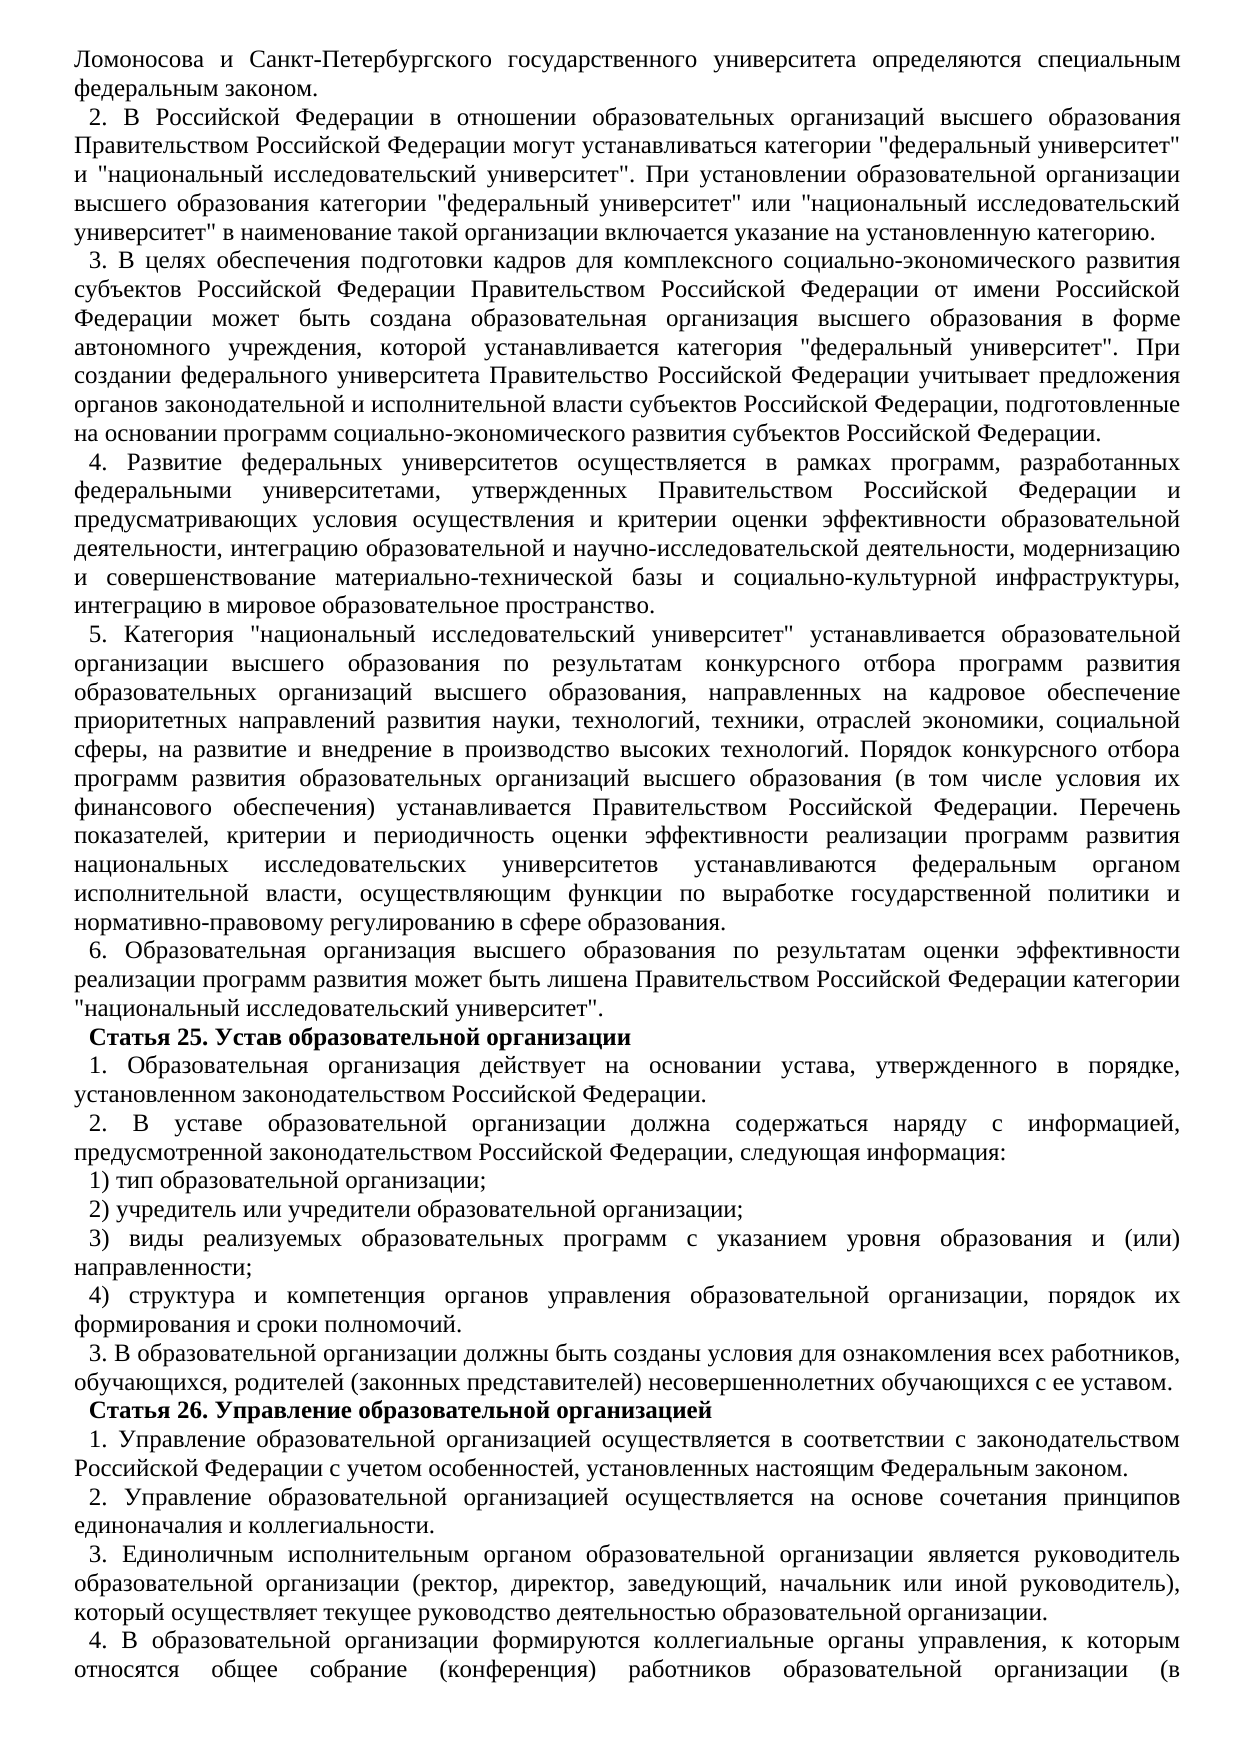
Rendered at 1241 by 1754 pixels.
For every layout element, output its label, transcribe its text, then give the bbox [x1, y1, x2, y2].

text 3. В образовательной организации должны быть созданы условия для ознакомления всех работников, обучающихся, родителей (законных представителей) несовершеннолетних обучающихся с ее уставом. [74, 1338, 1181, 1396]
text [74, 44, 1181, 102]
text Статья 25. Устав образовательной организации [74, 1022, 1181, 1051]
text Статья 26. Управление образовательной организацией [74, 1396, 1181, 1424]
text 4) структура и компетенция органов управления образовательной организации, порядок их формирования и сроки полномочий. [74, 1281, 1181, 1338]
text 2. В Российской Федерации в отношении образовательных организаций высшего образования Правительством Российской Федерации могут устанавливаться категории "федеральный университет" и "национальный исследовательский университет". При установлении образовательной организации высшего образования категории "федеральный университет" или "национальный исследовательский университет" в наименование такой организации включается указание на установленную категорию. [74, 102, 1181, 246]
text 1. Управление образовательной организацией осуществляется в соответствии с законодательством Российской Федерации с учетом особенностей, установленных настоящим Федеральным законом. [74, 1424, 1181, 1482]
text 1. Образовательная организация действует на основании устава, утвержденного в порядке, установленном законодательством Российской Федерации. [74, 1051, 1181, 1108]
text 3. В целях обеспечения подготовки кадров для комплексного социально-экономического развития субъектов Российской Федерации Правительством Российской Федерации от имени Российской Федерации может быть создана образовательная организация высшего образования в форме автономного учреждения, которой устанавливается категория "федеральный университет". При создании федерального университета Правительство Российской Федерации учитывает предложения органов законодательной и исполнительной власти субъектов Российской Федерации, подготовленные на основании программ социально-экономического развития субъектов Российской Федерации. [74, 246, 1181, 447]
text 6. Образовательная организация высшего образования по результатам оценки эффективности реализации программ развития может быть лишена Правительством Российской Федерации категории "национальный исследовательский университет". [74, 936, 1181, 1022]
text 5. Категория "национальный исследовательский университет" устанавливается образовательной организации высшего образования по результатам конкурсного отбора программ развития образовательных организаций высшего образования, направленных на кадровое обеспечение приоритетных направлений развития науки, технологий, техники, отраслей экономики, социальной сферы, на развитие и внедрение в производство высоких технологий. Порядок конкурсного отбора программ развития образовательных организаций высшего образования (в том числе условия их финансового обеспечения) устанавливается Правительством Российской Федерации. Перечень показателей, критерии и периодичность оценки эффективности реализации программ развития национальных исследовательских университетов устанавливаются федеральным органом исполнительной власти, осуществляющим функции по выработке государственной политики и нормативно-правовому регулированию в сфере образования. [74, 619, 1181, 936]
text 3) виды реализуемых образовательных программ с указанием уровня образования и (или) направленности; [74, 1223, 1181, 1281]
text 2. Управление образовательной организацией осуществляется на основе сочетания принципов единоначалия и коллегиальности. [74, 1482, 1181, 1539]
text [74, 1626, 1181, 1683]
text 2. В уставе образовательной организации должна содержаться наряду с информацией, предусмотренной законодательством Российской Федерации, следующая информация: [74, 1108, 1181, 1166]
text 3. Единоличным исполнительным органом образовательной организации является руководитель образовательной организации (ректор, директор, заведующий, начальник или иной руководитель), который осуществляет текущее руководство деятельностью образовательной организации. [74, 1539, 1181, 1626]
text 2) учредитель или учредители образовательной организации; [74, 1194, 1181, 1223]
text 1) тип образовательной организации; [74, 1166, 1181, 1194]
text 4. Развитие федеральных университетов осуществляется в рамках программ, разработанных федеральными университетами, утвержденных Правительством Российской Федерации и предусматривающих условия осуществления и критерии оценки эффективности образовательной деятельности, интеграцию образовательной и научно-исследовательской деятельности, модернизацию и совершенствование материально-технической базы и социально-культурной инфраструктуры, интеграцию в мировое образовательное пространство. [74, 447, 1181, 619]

---*---

* Exercise directions
Only an exact, picture-free copy of the entries counts as the answer.

* Exercise answer
Rendered at 1241 by 1754 pixels.
For every layout element, output its label, transcribe its text, then give the bbox [x1, y1, x2, y2].

text 3. В образовательной организации должны быть созданы условия для ознакомления всех работников, обучающихся, родителей (законных представителей) несовершеннолетних обучающихся с ее уставом. [74, 1338, 1181, 1396]
text [74, 44, 1181, 102]
text Статья 25. Устав образовательной организации [74, 1022, 1181, 1051]
text Статья 26. Управление образовательной организацией [74, 1396, 1181, 1424]
text 4) структура и компетенция органов управления образовательной организации, порядок их формирования и сроки полномочий. [74, 1281, 1181, 1338]
text 2. В Российской Федерации в отношении образовательных организаций высшего образования Правительством Российской Федерации могут устанавливаться категории "федеральный университет" и "национальный исследовательский университет". При установлении образовательной организации высшего образования категории "федеральный университет" или "национальный исследовательский университет" в наименование такой организации включается указание на установленную категорию. [74, 102, 1181, 246]
text 1. Управление образовательной организацией осуществляется в соответствии с законодательством Российской Федерации с учетом особенностей, установленных настоящим Федеральным законом. [74, 1424, 1181, 1482]
text 1. Образовательная организация действует на основании устава, утвержденного в порядке, установленном законодательством Российской Федерации. [74, 1051, 1181, 1108]
text 3. В целях обеспечения подготовки кадров для комплексного социально-экономического развития субъектов Российской Федерации Правительством Российской Федерации от имени Российской Федерации может быть создана образовательная организация высшего образования в форме автономного учреждения, которой устанавливается категория "федеральный университет". При создании федерального университета Правительство Российской Федерации учитывает предложения органов законодательной и исполнительной власти субъектов Российской Федерации, подготовленные на основании программ социально-экономического развития субъектов Российской Федерации. [74, 246, 1181, 447]
text 6. Образовательная организация высшего образования по результатам оценки эффективности реализации программ развития может быть лишена Правительством Российской Федерации категории "национальный исследовательский университет". [74, 936, 1181, 1022]
text 5. Категория "национальный исследовательский университет" устанавливается образовательной организации высшего образования по результатам конкурсного отбора программ развития образовательных организаций высшего образования, направленных на кадровое обеспечение приоритетных направлений развития науки, технологий, техники, отраслей экономики, социальной сферы, на развитие и внедрение в производство высоких технологий. Порядок конкурсного отбора программ развития образовательных организаций высшего образования (в том числе условия их финансового обеспечения) устанавливается Правительством Российской Федерации. Перечень показателей, критерии и периодичность оценки эффективности реализации программ развития национальных исследовательских университетов устанавливаются федеральным органом исполнительной власти, осуществляющим функции по выработке государственной политики и нормативно-правовому регулированию в сфере образования. [74, 619, 1181, 936]
text 3) виды реализуемых образовательных программ с указанием уровня образования и (или) направленности; [74, 1223, 1181, 1281]
text 2. Управление образовательной организацией осуществляется на основе сочетания принципов единоначалия и коллегиальности. [74, 1482, 1181, 1539]
text [74, 1626, 1181, 1683]
text 2. В уставе образовательной организации должна содержаться наряду с информацией, предусмотренной законодательством Российской Федерации, следующая информация: [74, 1108, 1181, 1166]
text 3. Единоличным исполнительным органом образовательной организации является руководитель образовательной организации (ректор, директор, заведующий, начальник или иной руководитель), который осуществляет текущее руководство деятельностью образовательной организации. [74, 1539, 1181, 1626]
text 2) учредитель или учредители образовательной организации; [74, 1194, 1181, 1223]
text 1) тип образовательной организации; [74, 1166, 1181, 1194]
text 4. Развитие федеральных университетов осуществляется в рамках программ, разработанных федеральными университетами, утвержденных Правительством Российской Федерации и предусматривающих условия осуществления и критерии оценки эффективности образовательной деятельности, интеграцию образовательной и научно-исследовательской деятельности, модернизацию и совершенствование материально-технической базы и социально-культурной инфраструктуры, интеграцию в мировое образовательное пространство. [74, 447, 1181, 619]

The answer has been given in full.